Content starts

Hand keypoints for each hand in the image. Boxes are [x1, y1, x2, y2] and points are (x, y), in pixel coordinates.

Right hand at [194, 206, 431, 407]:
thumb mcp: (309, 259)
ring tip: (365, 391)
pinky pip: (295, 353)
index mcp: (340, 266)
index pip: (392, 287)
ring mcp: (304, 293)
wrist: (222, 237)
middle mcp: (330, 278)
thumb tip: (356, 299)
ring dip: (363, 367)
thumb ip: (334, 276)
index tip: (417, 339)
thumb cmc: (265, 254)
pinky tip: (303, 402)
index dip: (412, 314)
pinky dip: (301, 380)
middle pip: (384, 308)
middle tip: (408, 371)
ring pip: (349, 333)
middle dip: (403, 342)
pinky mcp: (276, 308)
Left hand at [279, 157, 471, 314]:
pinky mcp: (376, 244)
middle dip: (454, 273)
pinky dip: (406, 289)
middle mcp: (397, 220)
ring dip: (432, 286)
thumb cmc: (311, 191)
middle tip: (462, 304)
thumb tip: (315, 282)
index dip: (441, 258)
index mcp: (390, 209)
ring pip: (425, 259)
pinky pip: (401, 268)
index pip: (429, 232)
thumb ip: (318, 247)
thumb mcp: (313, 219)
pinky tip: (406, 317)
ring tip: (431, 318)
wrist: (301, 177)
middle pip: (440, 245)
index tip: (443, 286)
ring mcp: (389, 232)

Content ends
Content starts

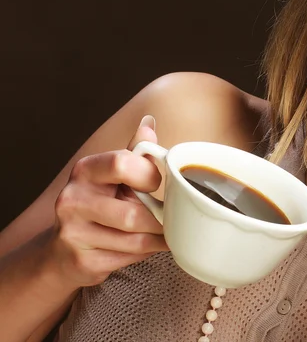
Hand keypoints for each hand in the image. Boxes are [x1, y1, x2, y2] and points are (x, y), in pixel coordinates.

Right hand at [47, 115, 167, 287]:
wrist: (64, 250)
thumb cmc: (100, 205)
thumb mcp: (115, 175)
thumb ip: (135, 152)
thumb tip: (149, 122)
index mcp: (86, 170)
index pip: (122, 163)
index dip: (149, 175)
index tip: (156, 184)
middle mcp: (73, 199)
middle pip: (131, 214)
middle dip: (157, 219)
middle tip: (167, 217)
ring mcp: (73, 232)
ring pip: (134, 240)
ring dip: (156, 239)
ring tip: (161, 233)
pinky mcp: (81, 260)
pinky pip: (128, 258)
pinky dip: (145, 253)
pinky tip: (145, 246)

Content ends
Content starts

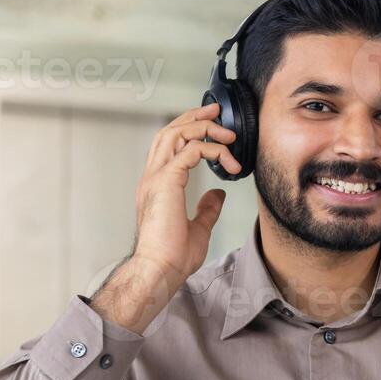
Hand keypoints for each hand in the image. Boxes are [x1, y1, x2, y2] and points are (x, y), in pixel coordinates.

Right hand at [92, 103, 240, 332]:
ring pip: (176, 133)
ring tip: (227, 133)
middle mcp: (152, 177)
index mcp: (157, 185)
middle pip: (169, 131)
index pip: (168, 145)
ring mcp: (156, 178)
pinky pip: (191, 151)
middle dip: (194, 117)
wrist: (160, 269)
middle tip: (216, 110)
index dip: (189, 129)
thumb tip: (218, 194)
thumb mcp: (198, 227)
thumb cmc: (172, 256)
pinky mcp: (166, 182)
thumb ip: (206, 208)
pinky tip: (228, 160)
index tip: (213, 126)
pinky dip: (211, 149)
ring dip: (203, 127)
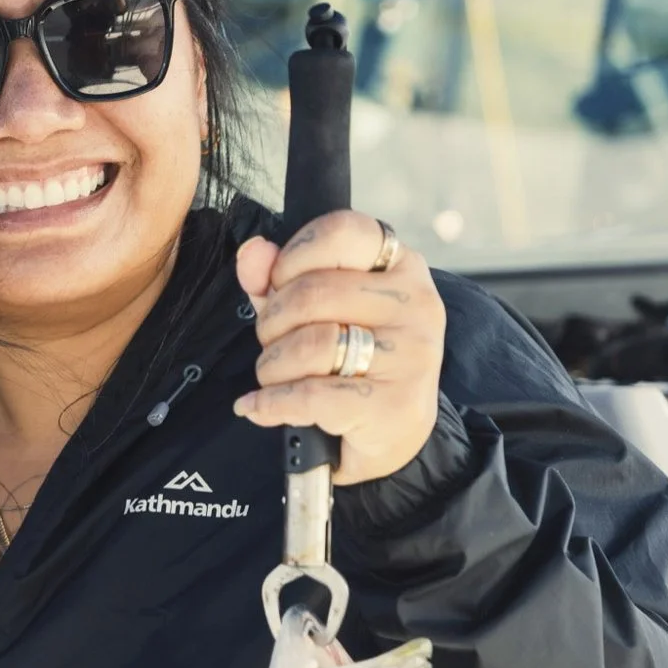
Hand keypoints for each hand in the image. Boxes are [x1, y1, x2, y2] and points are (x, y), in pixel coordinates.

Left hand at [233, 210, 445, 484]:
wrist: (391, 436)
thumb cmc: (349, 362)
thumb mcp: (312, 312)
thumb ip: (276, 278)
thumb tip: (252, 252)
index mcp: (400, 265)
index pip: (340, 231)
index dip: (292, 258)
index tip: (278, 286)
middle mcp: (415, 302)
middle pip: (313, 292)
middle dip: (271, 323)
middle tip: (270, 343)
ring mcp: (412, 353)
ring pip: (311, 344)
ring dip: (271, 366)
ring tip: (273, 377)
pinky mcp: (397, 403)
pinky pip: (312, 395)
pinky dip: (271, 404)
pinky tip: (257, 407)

Content ends

▶ _About this task_:
Reproduce, exactly and only, the lines of the records above starting at the line with "thumb cmc: (172, 256)" and ending at the line with "pinky tip: (257, 407)", both included. Leave every picture out.

▶ _Response area_:
thumb cmc: (172, 256)
pinky mcp: (166, 182)
thumb ip: (206, 208)
pinky tip: (228, 160)
index tip: (213, 126)
pinky dip: (211, 149)
ring dip: (203, 127)
Hand keypoints for each hand in the image. Boxes are [x1, y1, x2, y2] and points are (x, y), in pixel coordinates.

Left hand at [233, 210, 445, 484]:
wrist: (391, 436)
thumb cmc: (349, 362)
thumb mcp: (312, 312)
thumb ip: (276, 278)
thumb tip: (252, 252)
index mcp: (400, 265)
index pip: (340, 231)
index dip: (292, 258)
index tip: (278, 286)
middle mcp: (415, 302)
middle pip: (313, 292)
middle dip: (271, 323)
middle tip: (270, 343)
ring mcp: (412, 353)
ring pip: (311, 344)
ring dip: (271, 366)
ring tip: (273, 377)
pinky mcp: (397, 403)
pinky pip: (312, 395)
pinky dip: (271, 404)
pinky tip: (257, 407)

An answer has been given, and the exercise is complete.